Otherwise we need profile based content negotiation and to pick a default representation -- in other words, the client needs to say whether it wants the data post or pre transformation in to the API structure. I would anticipate that the default would be the API structure, as by definition it's more useful. And then I would anticipate no one really ever using the non API data ... so having the API be LOD would be good... and hence having the two be as close as possible.

VladimirAlexiev commented 7 years ago

Elements

@azaroth42 Your calculation "1.2%" is flawed, since you ignored some rows of my pivot, haven't seen other AAC museum data, and ignored the examples I gave from CONA and CCO. In cultural data, the exception is usually the rule.

I propose to model TMS "Element" as an extension prop crmx:P2_extent because from my experience with museum data, that cannot be modeled cleanly as "part". "Extent" is defined in CONA and LIDO, and is also used as a target for: material/technique/implement, contribution, subject.
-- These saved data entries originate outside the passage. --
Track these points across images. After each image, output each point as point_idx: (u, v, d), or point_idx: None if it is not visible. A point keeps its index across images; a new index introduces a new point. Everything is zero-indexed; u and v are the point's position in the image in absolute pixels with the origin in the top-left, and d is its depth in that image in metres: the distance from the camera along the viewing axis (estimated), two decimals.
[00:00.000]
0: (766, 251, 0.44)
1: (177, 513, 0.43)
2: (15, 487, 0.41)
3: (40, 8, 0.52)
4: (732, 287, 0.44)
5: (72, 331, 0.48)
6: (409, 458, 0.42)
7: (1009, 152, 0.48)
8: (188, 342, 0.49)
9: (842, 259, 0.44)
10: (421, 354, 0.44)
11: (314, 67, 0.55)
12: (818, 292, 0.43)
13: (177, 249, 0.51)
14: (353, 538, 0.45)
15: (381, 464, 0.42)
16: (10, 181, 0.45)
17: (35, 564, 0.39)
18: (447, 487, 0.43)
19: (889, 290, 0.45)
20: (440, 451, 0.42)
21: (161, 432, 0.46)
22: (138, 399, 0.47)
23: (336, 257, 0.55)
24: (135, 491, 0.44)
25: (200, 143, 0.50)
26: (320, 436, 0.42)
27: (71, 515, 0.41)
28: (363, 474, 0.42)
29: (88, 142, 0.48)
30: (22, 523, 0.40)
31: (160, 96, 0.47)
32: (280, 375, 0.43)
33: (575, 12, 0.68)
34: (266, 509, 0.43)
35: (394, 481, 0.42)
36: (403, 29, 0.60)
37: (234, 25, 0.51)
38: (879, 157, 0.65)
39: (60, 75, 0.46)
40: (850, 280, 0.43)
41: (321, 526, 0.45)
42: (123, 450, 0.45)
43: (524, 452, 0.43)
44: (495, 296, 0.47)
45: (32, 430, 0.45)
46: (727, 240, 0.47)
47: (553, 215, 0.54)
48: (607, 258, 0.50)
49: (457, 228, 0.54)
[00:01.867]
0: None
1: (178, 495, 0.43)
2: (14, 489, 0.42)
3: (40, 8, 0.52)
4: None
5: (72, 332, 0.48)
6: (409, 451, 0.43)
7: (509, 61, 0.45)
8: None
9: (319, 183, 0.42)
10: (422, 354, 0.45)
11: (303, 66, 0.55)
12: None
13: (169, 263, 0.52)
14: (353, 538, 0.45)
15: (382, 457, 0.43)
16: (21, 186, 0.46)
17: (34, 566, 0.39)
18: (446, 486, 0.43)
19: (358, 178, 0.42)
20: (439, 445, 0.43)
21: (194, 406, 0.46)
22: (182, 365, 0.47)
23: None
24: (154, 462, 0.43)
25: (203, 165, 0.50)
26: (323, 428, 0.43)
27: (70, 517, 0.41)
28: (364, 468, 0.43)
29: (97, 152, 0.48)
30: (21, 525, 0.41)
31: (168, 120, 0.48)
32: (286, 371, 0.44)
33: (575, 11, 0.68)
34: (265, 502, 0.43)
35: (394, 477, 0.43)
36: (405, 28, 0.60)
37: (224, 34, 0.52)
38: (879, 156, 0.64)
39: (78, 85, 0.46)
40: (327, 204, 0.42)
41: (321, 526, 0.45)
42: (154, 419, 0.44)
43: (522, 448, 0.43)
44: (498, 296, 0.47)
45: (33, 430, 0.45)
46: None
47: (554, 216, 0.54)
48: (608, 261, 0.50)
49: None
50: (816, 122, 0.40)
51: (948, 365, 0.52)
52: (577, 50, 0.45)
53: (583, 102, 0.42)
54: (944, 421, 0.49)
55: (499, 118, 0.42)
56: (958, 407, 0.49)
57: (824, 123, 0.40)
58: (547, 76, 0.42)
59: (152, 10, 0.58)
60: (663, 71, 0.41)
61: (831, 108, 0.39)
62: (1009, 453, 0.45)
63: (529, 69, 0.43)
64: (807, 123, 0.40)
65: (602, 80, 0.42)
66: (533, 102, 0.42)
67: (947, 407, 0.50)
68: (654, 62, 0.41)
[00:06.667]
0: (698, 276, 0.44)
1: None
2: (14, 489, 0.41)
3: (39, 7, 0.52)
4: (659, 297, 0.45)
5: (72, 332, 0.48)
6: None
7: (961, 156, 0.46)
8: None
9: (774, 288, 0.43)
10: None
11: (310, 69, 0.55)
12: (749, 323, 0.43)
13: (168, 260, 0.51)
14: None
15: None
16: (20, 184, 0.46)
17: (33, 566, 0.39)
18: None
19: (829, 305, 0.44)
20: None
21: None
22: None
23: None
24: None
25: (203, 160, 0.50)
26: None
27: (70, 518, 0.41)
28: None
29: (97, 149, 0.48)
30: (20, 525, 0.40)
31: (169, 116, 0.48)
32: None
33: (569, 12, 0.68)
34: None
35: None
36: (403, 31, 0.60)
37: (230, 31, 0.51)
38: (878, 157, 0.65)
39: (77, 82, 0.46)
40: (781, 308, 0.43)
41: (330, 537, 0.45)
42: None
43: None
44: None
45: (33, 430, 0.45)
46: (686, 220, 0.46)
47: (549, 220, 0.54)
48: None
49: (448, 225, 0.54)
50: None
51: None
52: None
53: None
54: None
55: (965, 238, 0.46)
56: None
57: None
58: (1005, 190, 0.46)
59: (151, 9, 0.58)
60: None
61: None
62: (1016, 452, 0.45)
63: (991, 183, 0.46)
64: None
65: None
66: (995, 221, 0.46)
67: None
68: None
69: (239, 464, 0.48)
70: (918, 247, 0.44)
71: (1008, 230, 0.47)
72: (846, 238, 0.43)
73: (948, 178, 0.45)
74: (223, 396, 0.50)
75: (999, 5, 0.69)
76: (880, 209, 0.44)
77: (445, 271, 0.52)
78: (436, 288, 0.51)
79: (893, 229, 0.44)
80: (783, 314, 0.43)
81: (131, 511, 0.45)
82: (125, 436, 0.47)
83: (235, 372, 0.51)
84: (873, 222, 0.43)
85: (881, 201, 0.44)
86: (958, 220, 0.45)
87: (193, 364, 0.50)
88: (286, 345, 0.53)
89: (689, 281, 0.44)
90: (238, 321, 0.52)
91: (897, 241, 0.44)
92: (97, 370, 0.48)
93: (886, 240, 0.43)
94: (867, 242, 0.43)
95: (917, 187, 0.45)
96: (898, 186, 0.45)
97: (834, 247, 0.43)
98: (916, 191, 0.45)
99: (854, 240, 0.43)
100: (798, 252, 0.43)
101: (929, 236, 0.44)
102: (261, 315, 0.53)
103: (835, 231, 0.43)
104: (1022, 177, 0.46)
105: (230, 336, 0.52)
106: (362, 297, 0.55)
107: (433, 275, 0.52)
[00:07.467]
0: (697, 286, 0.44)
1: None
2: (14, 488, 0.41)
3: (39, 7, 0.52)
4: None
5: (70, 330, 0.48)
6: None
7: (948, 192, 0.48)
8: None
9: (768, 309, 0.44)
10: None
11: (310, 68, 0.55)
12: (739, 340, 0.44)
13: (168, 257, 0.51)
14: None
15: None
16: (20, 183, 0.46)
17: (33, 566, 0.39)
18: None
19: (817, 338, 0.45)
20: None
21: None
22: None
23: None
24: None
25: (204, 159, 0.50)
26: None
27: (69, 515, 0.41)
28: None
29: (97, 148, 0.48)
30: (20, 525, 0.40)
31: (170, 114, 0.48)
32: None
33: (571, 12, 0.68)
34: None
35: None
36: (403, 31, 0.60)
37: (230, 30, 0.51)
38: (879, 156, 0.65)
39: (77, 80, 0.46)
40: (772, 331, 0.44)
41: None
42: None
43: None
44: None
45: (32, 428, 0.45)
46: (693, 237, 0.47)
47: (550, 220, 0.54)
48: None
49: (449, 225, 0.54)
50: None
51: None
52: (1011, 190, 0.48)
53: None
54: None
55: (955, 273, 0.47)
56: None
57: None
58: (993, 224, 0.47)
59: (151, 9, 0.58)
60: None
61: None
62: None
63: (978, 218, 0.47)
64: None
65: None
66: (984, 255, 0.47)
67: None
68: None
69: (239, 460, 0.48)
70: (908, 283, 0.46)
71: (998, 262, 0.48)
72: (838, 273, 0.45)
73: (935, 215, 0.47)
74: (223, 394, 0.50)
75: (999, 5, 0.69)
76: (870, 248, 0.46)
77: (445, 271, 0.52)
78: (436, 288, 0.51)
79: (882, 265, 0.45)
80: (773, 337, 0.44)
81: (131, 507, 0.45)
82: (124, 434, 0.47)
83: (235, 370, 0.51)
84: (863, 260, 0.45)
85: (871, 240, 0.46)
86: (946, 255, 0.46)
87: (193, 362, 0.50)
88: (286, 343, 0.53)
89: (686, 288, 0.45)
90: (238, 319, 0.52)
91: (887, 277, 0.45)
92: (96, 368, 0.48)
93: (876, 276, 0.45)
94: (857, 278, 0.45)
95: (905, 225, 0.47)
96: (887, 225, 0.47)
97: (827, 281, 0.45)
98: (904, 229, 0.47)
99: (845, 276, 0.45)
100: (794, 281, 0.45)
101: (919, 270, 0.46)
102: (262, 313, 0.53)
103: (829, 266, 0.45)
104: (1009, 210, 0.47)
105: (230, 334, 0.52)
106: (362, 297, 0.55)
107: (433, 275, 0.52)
How would you model this real example from CONA: "the St.Peters basilica has height of dome above street level = 138m"? Ignore "dome" (drop data) or model it as a part (wrong)? The dome is a part, but the measurement is of drum+dome, not dome alone.

What will you say about "pattern repeat", "laid lines" or "center back"? These are CRM Features not Parts, the first two are repeating features (CRM has no such concept), and there's no way to tell Features apart from other Elements... unless you include tons of specific coding in the mapping.

Dimension Types

Schema does not have all the weird dimensions you'll find in museums, eg "die axis" and "o'clock" for coins, circumference vs diameter, etc. That's why you need CRM's Dimension

Dimension Units

AAT <size/dimensions by unit> includes about 25 units.
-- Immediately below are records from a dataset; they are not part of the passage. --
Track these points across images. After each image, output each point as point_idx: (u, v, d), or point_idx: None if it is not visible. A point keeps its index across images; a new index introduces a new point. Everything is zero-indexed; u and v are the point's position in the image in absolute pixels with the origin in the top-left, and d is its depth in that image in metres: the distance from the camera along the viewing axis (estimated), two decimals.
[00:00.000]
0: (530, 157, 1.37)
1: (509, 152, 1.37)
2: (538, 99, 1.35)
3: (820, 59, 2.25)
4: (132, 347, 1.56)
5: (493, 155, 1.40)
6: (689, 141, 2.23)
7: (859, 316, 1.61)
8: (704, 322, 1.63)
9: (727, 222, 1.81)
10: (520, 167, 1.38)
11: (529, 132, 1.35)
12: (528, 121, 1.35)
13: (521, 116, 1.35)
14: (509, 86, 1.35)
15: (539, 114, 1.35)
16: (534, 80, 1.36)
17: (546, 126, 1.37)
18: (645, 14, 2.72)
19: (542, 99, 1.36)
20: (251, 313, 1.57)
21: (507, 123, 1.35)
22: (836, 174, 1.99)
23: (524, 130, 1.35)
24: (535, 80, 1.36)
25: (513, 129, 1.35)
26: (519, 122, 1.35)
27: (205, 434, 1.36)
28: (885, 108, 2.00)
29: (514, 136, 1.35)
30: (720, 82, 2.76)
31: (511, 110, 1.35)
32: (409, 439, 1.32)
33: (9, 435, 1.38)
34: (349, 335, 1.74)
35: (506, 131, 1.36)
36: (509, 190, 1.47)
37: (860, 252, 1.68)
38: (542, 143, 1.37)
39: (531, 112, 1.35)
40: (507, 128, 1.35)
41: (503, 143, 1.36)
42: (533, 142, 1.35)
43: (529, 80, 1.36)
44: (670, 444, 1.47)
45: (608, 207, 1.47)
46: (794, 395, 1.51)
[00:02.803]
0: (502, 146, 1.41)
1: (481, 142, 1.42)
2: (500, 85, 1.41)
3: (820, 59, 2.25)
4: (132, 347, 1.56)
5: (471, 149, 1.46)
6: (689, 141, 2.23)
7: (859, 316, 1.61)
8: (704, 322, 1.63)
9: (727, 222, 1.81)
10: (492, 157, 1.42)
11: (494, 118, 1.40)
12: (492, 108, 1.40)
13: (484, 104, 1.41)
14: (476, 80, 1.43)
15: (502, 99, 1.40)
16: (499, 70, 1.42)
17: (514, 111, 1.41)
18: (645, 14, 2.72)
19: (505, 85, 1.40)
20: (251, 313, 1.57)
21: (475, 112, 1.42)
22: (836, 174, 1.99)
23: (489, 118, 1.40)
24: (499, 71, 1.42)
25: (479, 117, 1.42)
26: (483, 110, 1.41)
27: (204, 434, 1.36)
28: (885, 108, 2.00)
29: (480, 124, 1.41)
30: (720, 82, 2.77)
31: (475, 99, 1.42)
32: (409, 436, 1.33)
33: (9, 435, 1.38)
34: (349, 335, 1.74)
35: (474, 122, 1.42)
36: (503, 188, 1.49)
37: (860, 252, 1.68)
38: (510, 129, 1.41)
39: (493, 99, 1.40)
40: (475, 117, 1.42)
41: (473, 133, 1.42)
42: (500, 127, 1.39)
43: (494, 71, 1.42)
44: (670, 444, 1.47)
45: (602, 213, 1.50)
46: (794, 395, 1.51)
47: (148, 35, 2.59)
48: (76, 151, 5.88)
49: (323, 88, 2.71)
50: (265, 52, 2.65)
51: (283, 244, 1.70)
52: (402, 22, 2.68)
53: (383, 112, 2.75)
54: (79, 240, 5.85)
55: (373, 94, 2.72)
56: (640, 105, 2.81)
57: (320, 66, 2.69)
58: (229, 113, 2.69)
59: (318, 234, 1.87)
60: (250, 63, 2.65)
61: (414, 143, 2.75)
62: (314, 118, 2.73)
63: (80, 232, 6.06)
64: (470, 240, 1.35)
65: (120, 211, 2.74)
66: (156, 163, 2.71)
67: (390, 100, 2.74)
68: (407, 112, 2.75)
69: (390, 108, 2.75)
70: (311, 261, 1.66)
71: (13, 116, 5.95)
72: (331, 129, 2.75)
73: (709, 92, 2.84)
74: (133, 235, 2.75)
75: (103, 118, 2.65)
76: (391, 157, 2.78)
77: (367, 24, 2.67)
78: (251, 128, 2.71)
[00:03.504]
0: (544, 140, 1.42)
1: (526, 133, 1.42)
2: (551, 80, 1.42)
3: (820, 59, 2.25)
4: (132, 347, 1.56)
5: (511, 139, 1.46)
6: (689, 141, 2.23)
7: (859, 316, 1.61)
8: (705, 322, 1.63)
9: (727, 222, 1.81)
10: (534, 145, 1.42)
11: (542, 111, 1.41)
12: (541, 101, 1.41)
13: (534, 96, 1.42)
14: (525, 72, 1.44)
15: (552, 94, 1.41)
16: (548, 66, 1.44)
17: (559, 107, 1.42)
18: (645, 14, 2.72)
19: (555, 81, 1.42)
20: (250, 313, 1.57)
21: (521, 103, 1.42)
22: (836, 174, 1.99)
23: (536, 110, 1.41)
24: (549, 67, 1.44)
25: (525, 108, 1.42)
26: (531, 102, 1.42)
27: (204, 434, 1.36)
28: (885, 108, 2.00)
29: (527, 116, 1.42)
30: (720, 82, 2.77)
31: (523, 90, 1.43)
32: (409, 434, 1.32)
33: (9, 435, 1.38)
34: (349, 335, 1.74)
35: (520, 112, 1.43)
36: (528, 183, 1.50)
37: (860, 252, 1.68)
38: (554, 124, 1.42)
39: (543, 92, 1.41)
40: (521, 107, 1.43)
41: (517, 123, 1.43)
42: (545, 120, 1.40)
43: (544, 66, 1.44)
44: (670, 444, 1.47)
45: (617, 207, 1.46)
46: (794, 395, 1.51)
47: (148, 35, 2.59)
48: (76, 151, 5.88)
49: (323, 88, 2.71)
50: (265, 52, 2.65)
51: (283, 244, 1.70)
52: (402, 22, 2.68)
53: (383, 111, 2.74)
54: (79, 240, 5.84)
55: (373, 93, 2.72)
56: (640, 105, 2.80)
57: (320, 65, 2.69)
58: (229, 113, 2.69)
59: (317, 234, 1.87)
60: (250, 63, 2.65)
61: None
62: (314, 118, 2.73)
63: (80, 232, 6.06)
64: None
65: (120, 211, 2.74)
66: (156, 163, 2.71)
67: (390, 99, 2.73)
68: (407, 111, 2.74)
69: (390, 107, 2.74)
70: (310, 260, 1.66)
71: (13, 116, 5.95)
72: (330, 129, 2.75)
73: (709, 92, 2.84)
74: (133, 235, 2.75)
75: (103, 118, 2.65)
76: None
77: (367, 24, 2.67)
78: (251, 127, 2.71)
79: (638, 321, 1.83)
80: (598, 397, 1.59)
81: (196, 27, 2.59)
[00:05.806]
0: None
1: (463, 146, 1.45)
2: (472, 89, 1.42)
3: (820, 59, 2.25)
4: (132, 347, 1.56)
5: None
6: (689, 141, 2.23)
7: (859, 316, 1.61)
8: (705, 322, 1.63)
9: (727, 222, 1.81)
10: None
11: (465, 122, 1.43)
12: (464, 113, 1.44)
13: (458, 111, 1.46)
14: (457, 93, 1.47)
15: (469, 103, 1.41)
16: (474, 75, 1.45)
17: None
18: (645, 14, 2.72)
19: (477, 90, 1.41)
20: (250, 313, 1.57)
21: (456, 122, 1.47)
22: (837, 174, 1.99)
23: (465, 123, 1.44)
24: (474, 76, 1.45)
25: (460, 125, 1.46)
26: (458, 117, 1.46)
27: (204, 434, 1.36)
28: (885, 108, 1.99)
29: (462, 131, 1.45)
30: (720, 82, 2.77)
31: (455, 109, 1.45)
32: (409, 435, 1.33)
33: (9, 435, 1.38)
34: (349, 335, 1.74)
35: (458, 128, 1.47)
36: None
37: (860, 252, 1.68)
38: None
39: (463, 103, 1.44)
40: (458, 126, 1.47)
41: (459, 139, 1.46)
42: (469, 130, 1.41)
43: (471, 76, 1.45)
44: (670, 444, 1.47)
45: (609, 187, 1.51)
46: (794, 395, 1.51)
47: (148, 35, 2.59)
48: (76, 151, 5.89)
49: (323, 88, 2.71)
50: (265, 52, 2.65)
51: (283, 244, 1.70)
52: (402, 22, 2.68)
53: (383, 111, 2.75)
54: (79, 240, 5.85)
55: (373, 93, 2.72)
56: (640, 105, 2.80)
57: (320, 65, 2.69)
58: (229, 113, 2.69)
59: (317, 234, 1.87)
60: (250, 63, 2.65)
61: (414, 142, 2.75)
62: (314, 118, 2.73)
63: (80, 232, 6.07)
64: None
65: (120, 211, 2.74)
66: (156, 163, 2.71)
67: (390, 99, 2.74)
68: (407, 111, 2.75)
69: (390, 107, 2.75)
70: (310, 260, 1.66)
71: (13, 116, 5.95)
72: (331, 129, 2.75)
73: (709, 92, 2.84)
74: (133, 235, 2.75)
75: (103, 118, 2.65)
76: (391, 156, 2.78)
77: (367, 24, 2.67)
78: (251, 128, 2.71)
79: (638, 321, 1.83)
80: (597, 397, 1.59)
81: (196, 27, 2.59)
QUDT includes about 800 units, including conversion rules. But it's focused on science/engineering and doesn't include all AAT units. I introduced QUDT to BM and it's used there: but again, museums record weird and wonderful things, and you won't find them all in QUDT.

Examples (some of these are not in AAT either, but we can add them through Patricia):

Of course, we can tie up these extra units into the QUDT framework (eg to state that Pixels is dimensionless). But so far I haven't seen a use case for calculations with dimensions. Of course, QUDT is not the end-all of scientific dimensions. Eg see http://ci.emse.fr/multidimensional-quantity/